Des films de Kiyoshi Kurosawa, de John Hughes, de Gus Van Sant
aux récentes productions françaises ( Un Amour de jeunesse, À ma
soeur ...), des comédies écrites par Diablo Cody à celles de la bande
Judd Apatow, en passant par les séries télévisées américaines et
les clips de Martin de Thurah, il s'agit ici de cerner de près ce que
peut signifier ce privilège accordé à la figure de l'adolescent(e), de
saisir à quelles (nouvelles) manières d'être et d'habiter le monde
les adolescents qui peuplent les films et les images contemporaines
nous renvoient.
L'actualité de Larry Clark - la sortie en novembre 2012 de Marfa
Girl - nous offre l'occasion d'une coda.
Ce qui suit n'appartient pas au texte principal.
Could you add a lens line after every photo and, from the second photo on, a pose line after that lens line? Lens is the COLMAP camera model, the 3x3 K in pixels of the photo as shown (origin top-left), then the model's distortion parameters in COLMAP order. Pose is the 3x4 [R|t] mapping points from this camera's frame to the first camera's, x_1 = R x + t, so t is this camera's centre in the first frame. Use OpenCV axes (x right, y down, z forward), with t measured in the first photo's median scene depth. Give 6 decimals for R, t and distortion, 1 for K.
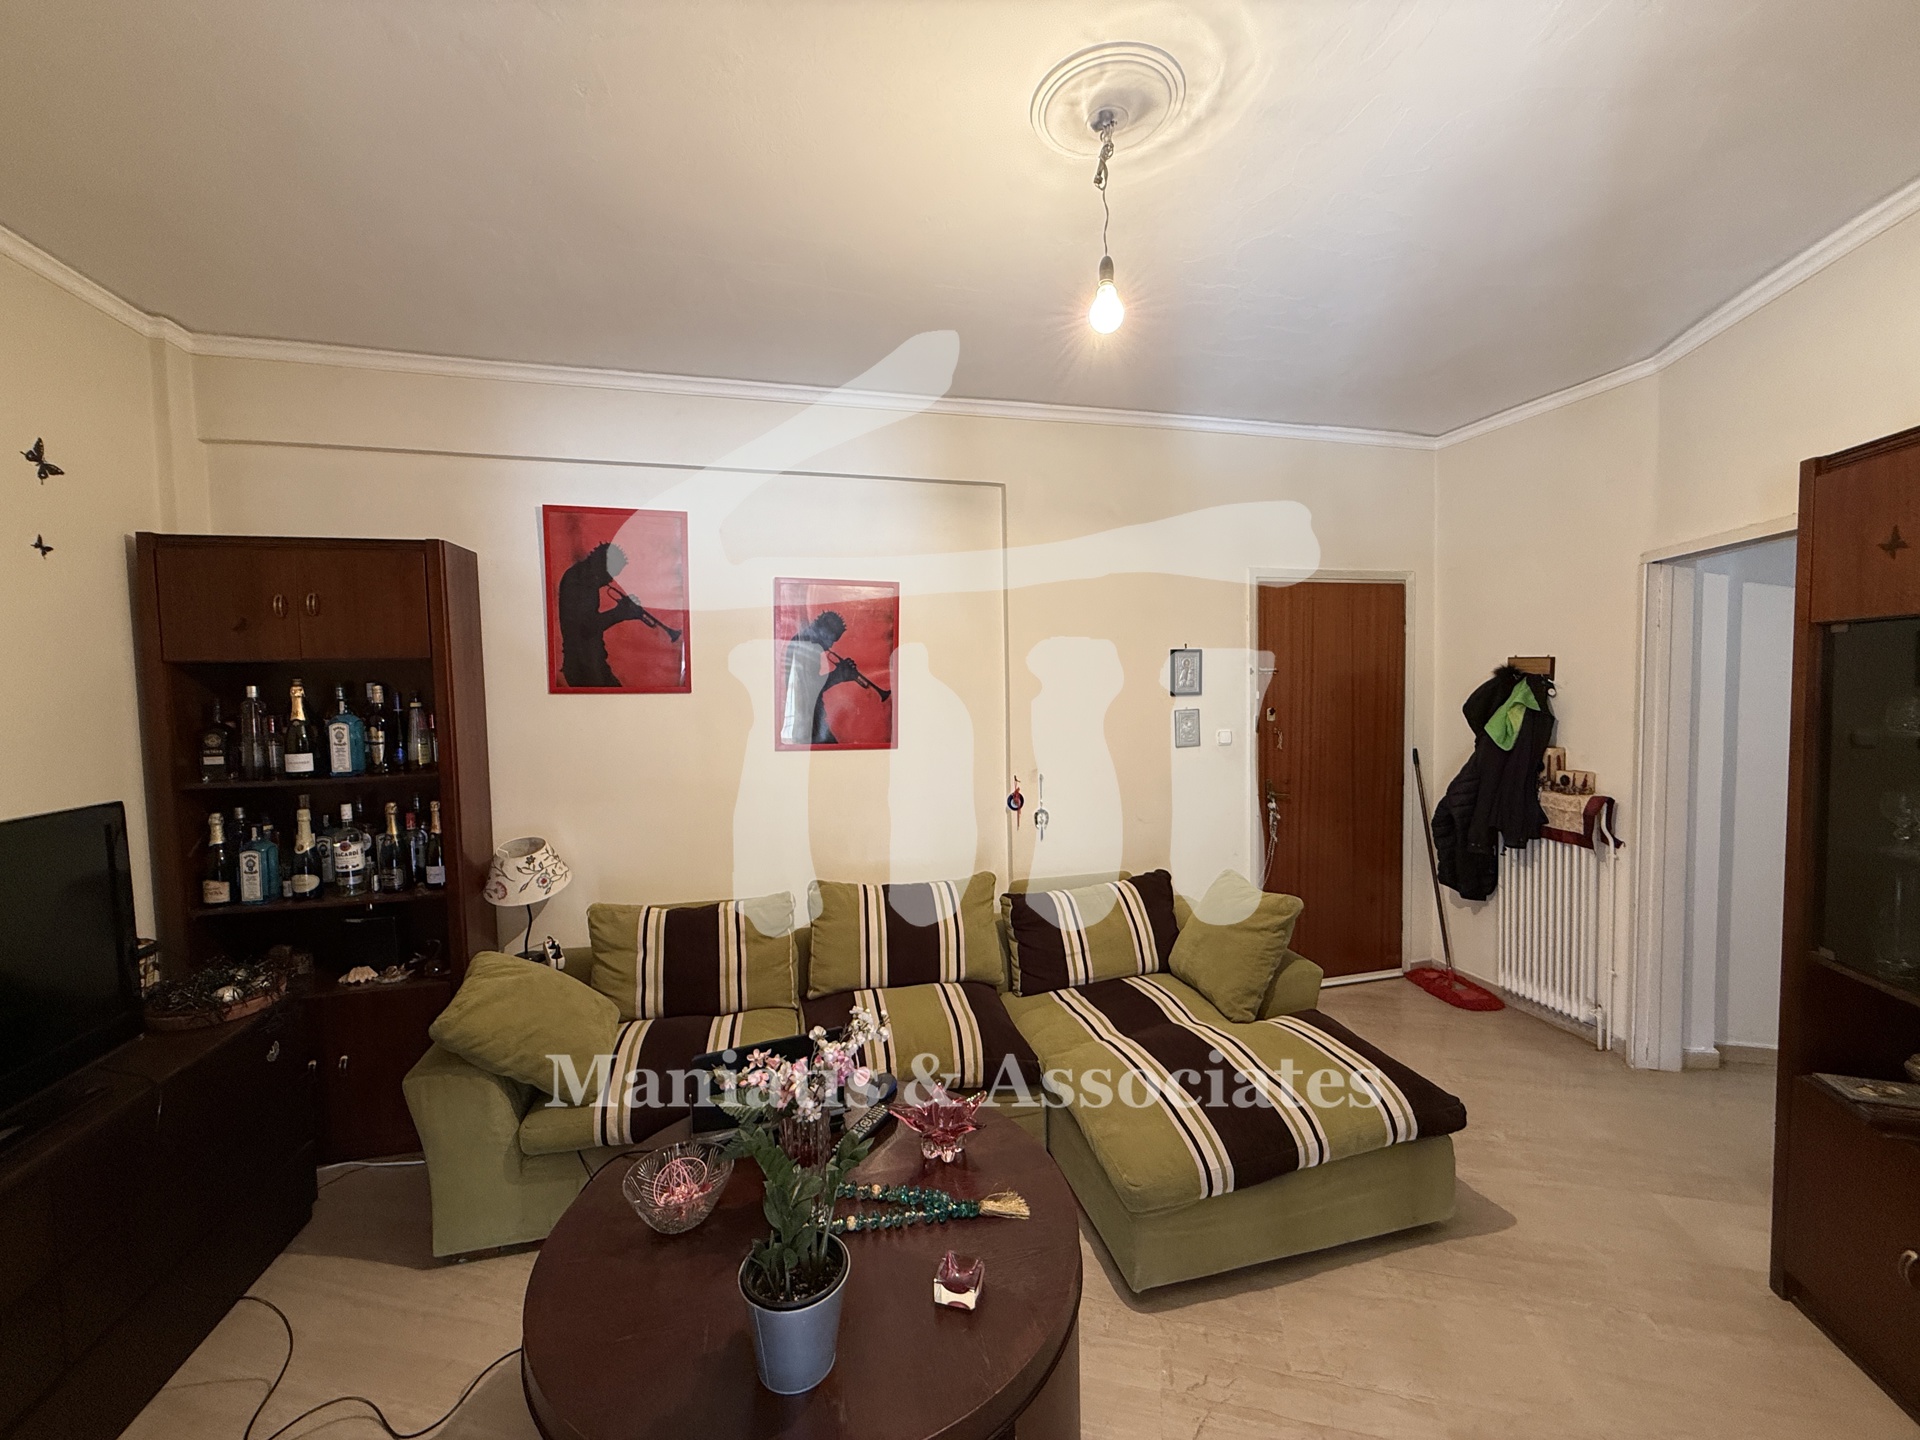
lens RADIAL K [[764.4, 0, 953.2], [0, 764.4, 719.5], [0, 0, 1]] dist [-0.000332, 0.000023]
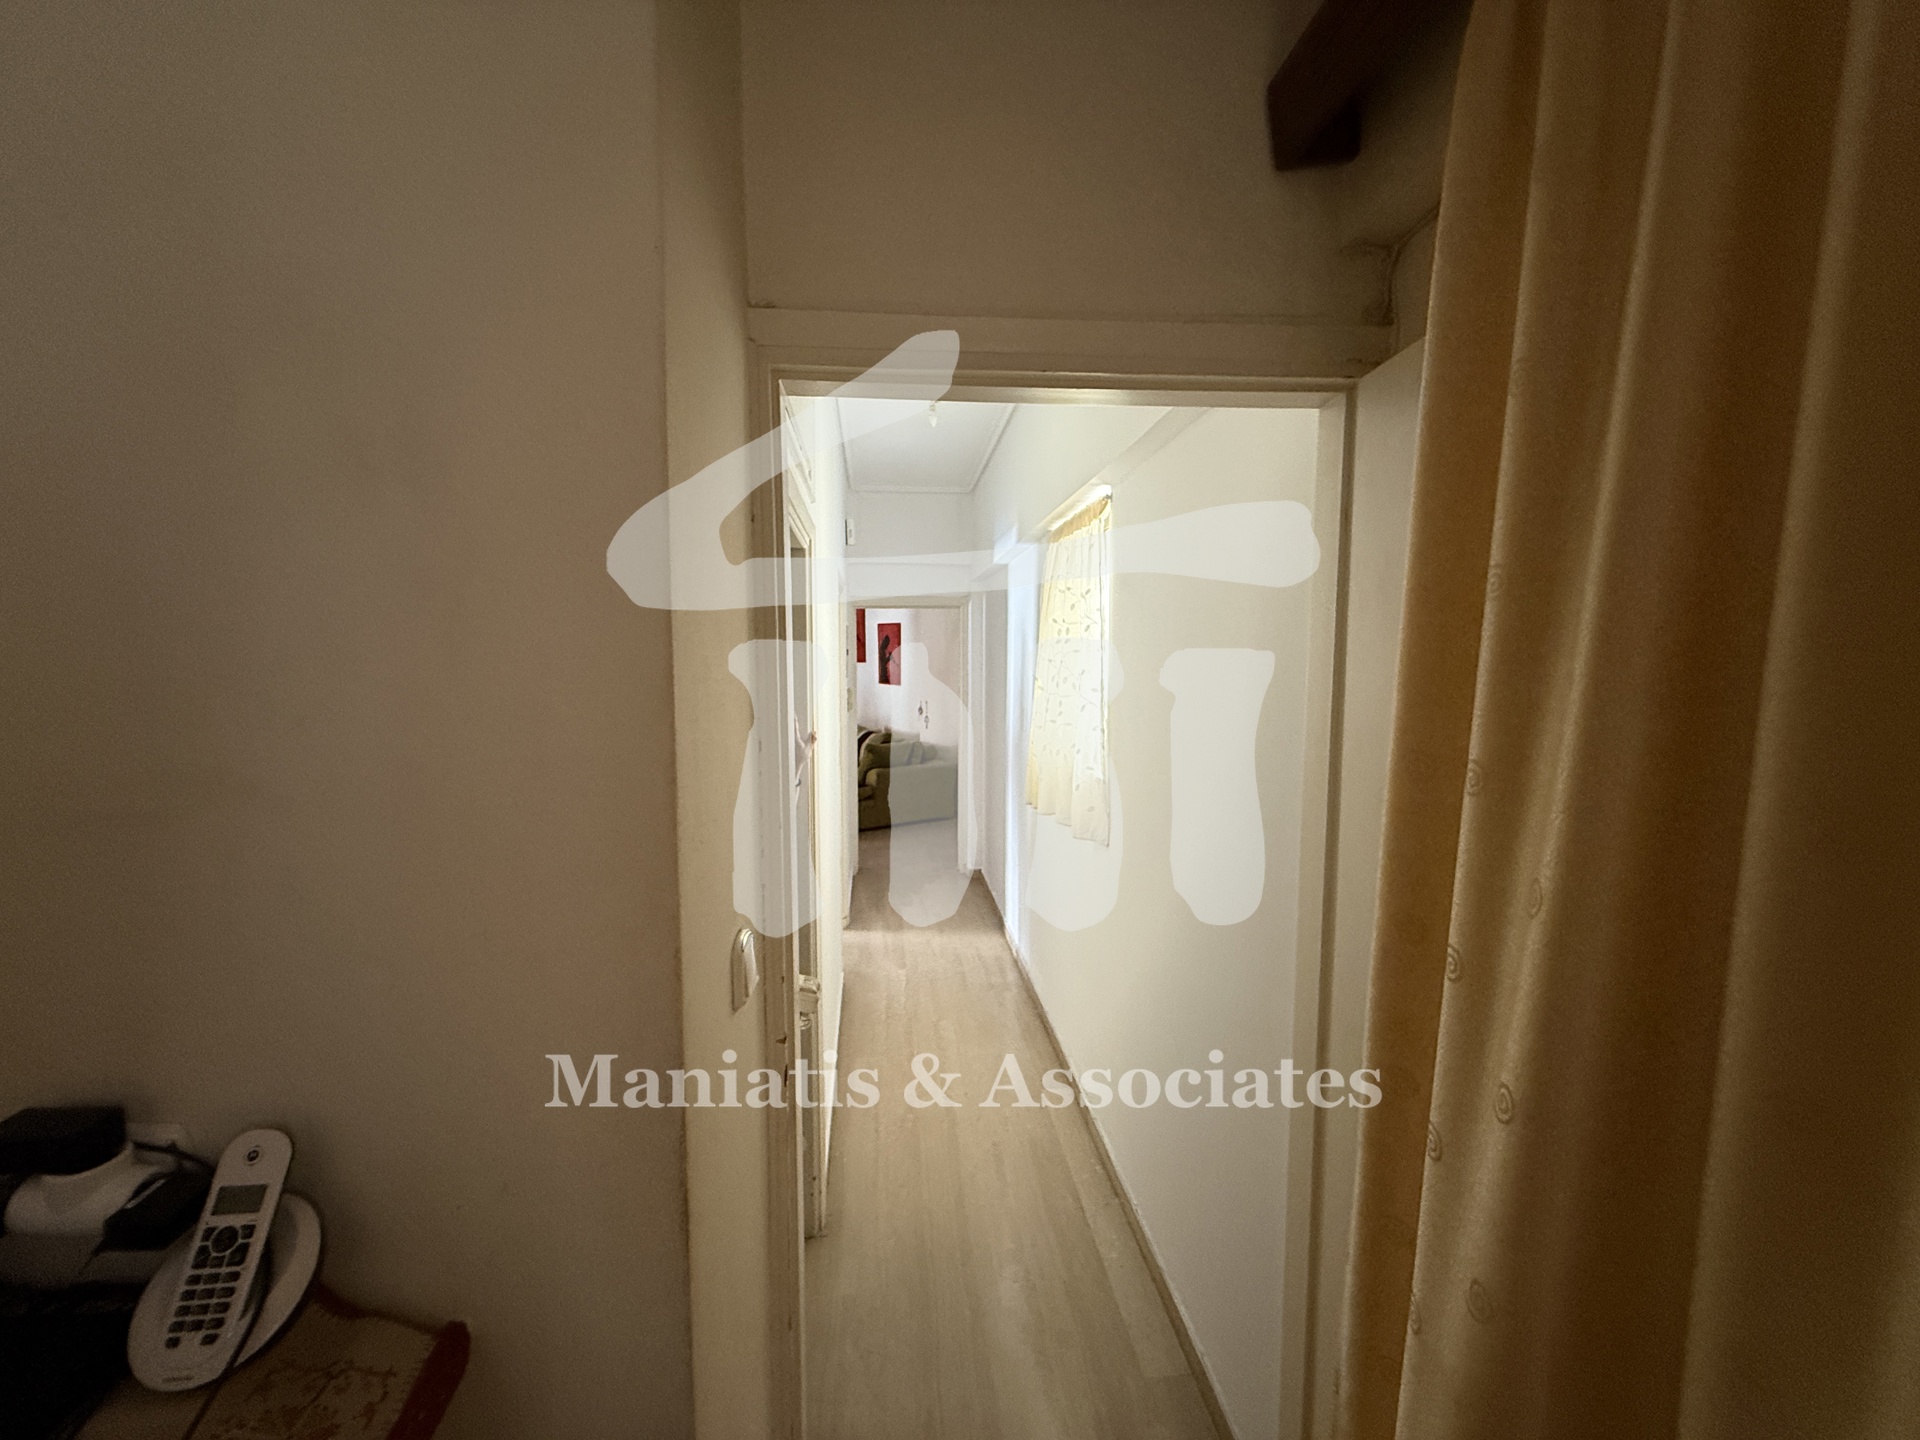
lens RADIAL K [[764.4, 0, 953.2], [0, 764.4, 719.5], [0, 0, 1]] dist [-0.000332, 0.000023]
pose [[0.335712, 0.113094, -0.935151, 3.035453], [-0.048198, 0.993528, 0.102851, -0.156726], [0.940731, 0.010544, 0.338990, 0.320415]]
Depuis Kids , en 1995, Clark
n'a eu de cesse d'interroger les rites et les coutumes de la jeunesse
américaine, sa contre-culture et ses excès de sexualité et de
violence, déchirée entre consumérisme et liberté, autodestruction
et rébellion, nihilisme et utopie, dressant un portrait à la fois
empathique et critique des enfants perdus de l'Amérique.